Saturday, June 14, 2014

An Act of Abandonment to Divine Providence

How many of us would truly dare to pray this prayer? If you really think about what the words mean, it's not an easy prayer to make, given our human nature. Basically it means giving up our "right" to live as we wish, to do whatever we want every moment of each day. Yet this is exactly what we need to be truly free: to voluntarily enslave ourselves to God. The world cannot understand this. Yet this is exactly what we need: an army of Catholics willing to make this their prayer each day. God could work wonders for the renewal of our culture and civilization with such an army.
0 sovereign goodness of the sovereign Providence of my God!
I abandon myself forever to Thy arms.
Whether gentle or severe,
lead me henceforth whither Thou wilt;
I will not regard the way through which Thou wilt have me pass,
but keep my eyes fixed upon Thee,
my God, who guidest me.
My soul finds no rest without the arms
and the bosom of this heavenly Providence,
my true Mother, my strength and my rampart.

Therefore I resolve with Thy Divine assistance,
0 my Saviour,
to follow Thy desires and Thy ordinances,
without regarding or examining why Thou dost this rather than that;
but I will blindly follow Thee
according to Thy Divine will,
without seeking my own inclinations.

Hence I am determined to leave all to Thee,
taking no part therein save by keeping myself in peace in Thy arms,
desiring nothing except as Thou incitest me to desire,
to will, to wish.
I offer Thee this desire, 0 my God,
beseeching Thee to bless it;
I undertake all it includes,
relying on Thy goodness,
liberality, and mercy,
with entire confidence in Thee,
distrust of myself,
and knowledge of my infinite misery and infirmity.


By Saint Jane Frances De Chantal


Lynne said...


Anonymous said...

Who would dare NOT to pray this prayer.
This is the better question.
Then, I would further ask - why the initial question. this is the real problem

Pertinacious Papist said...


Indeed, your response would represent the spiritual equivalent of the moral high ground, where we should all be.

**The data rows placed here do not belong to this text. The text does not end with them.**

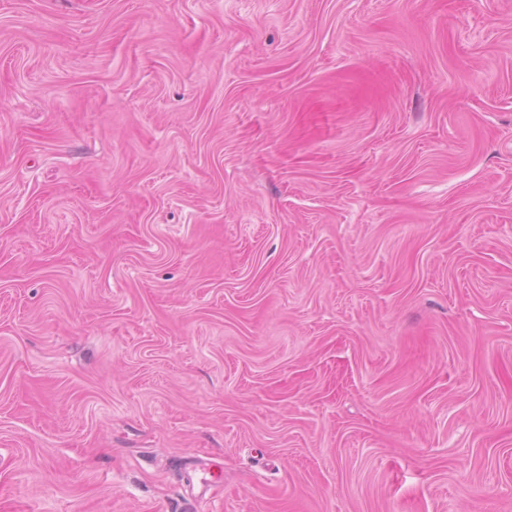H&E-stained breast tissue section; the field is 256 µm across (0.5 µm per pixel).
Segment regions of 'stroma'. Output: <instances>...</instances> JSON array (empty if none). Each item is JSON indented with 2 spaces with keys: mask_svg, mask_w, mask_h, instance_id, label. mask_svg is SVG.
Listing matches in <instances>:
<instances>
[{
  "mask_svg": "<svg viewBox=\"0 0 512 512\" xmlns=\"http://www.w3.org/2000/svg\"><path fill=\"white\" fill-rule=\"evenodd\" d=\"M0 512H512V0H0Z\"/></svg>",
  "mask_w": 512,
  "mask_h": 512,
  "instance_id": "stroma-1",
  "label": "stroma"
}]
</instances>
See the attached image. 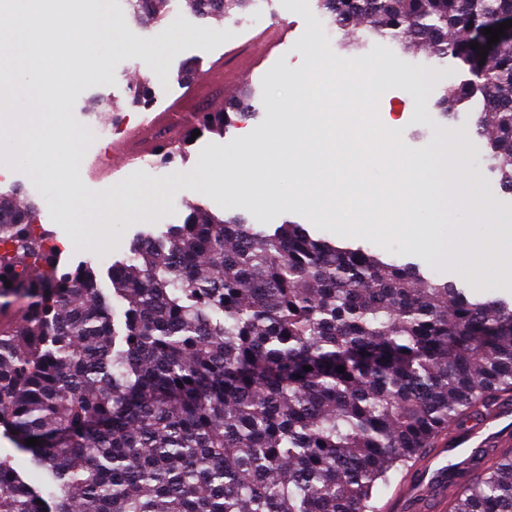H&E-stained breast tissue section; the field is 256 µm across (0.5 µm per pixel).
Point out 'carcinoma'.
<instances>
[{
    "label": "carcinoma",
    "mask_w": 512,
    "mask_h": 512,
    "mask_svg": "<svg viewBox=\"0 0 512 512\" xmlns=\"http://www.w3.org/2000/svg\"><path fill=\"white\" fill-rule=\"evenodd\" d=\"M168 2L126 0L141 20ZM259 2L190 0L222 18ZM321 9L356 46L365 28L469 74L446 89L443 114L484 93L476 134L512 191V40L482 66L470 47L512 0ZM252 101L204 113L197 129L224 133ZM57 252L34 206L0 193V314L25 308L0 326V428L29 463L0 458V512H380L390 474L512 401V298L477 299L414 261L194 206L112 265L109 295L88 263L57 274ZM476 463L448 512H512V448Z\"/></svg>",
    "instance_id": "cac0c4a2"
}]
</instances>
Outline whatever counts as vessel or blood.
<instances>
[{
	"label": "vessel or blood",
	"instance_id": "obj_1",
	"mask_svg": "<svg viewBox=\"0 0 512 512\" xmlns=\"http://www.w3.org/2000/svg\"><path fill=\"white\" fill-rule=\"evenodd\" d=\"M287 27L267 32L257 43L251 44L239 67L225 71L223 59H215L208 70L163 111L153 113L145 125L133 133L128 144L118 150L119 162L128 166L153 156L163 142L178 138L193 117L196 100L214 84L232 87L260 67L271 52L283 44ZM512 446V403L501 402L473 428L450 438L441 439L438 447L430 449L423 465L403 496L392 502V512H443L448 500V466L450 457L467 456L474 448H507Z\"/></svg>",
	"mask_w": 512,
	"mask_h": 512
}]
</instances>
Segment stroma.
I'll return each instance as SVG.
<instances>
[{"label":"stroma","instance_id":"obj_1","mask_svg":"<svg viewBox=\"0 0 512 512\" xmlns=\"http://www.w3.org/2000/svg\"><path fill=\"white\" fill-rule=\"evenodd\" d=\"M112 21V42L102 72L91 75L80 62L71 65L65 124L76 147L75 161L62 158L55 141L46 139L41 144L43 158L49 164L61 169L75 164L82 197L100 206L95 223H81L77 214L63 209L56 179L35 174L21 152L14 151L5 178L0 181V193L19 192L22 201L34 205L36 223L52 230L55 240L62 243V251L54 258L58 270H72L91 262L103 289L111 286L108 268L126 258L136 238L146 233L157 236L170 226L183 224L190 205L218 215H240L248 223L266 227L287 219L300 220L302 205L258 207L244 198L229 201L221 192L203 190L193 178L192 170L200 159H220L233 150L241 132L237 125L221 135L207 132L196 137L168 161L155 156L147 165L128 166L101 179L90 176L91 169L109 167L113 140L144 124L150 112L163 109L181 95L187 83L186 67L202 73L215 56L245 45L254 34L274 26L289 29L287 43L240 83L241 88L254 94L258 114L248 120L252 127H268L285 103L298 98L292 78L308 68L324 40L335 55L343 58L362 62L371 53L383 56L374 84L382 92L379 118L384 123L395 120V129L413 157L437 153L456 131L475 130L484 110L483 98L478 95L462 106L456 118L443 117L437 102L445 87L463 77L453 63L403 53L394 42L376 35L361 48H352L345 31L327 34L319 0H260L258 7L240 21L203 18L194 12L189 0H170L164 17L151 23L131 19L125 0H112ZM145 47L156 48V55H142ZM144 79L149 82V93L146 102L139 104L134 102L130 89ZM88 122L107 128L110 139L85 135L83 126ZM489 154L486 141L475 139L471 164L493 199L492 217L497 223L512 225V193L501 189L497 173L490 168ZM130 185L148 196L147 204L124 214L104 208L105 199ZM419 225L428 233L426 246L406 250L394 242L388 247L390 256L417 262L437 279L478 295H512V279L503 271L489 269L485 279L478 282L460 274L439 250L440 242L456 243L458 229L479 236V225L469 223L465 213L451 207L441 213L426 210L419 217Z\"/></svg>","mask_w":512,"mask_h":512}]
</instances>
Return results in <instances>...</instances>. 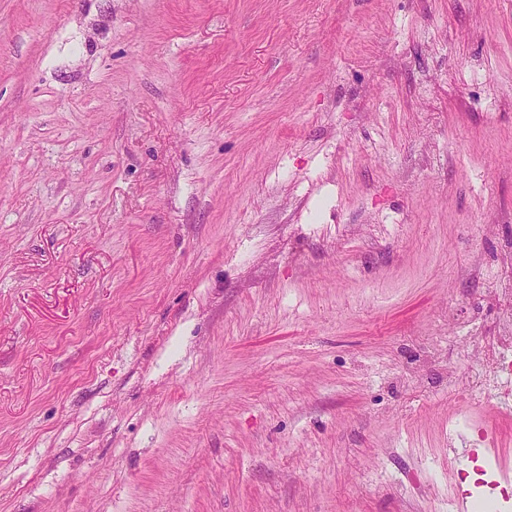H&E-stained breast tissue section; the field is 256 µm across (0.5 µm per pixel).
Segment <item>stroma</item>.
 I'll return each instance as SVG.
<instances>
[{
	"label": "stroma",
	"mask_w": 512,
	"mask_h": 512,
	"mask_svg": "<svg viewBox=\"0 0 512 512\" xmlns=\"http://www.w3.org/2000/svg\"><path fill=\"white\" fill-rule=\"evenodd\" d=\"M503 288L512 0H0V512H512ZM496 336V341L490 346H483L484 360L490 365V370L478 375L473 381L472 391L481 393L493 387L498 391L502 404L507 405L512 400V320Z\"/></svg>",
	"instance_id": "35a3bbf8"
}]
</instances>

Of course it's a real problem that the initial question has to be asked. But what I address here is the human condition, that amply illustrated in the life of St. Augustine before his conversion, when he prayed, famously, "Lord, give me chastity, but not yet."

It may be that one or another of us has overcome this or that vice, abandoned himself to God in this or that corner of his life, even thinks that he's pretty well abandoned his entire self to God.

But really? Have we "resisted unto blood" already? (Hebrews 12:4) St. Paul warns "anyone who thinks that he stands" to "take heed lest he fall." (I Cor. 10:12).

I think where Protestants (at least of most varieties, following Lutheranism) depart from Catholicism is in denying the possibility of perfectability this side of heaven. Yet Catholics are also unique in warning (as Protestants generally do not) against presumption (where Protestants like to emphasize personal "assurance" of salvation).

Good, provocative thoughts. Thank you.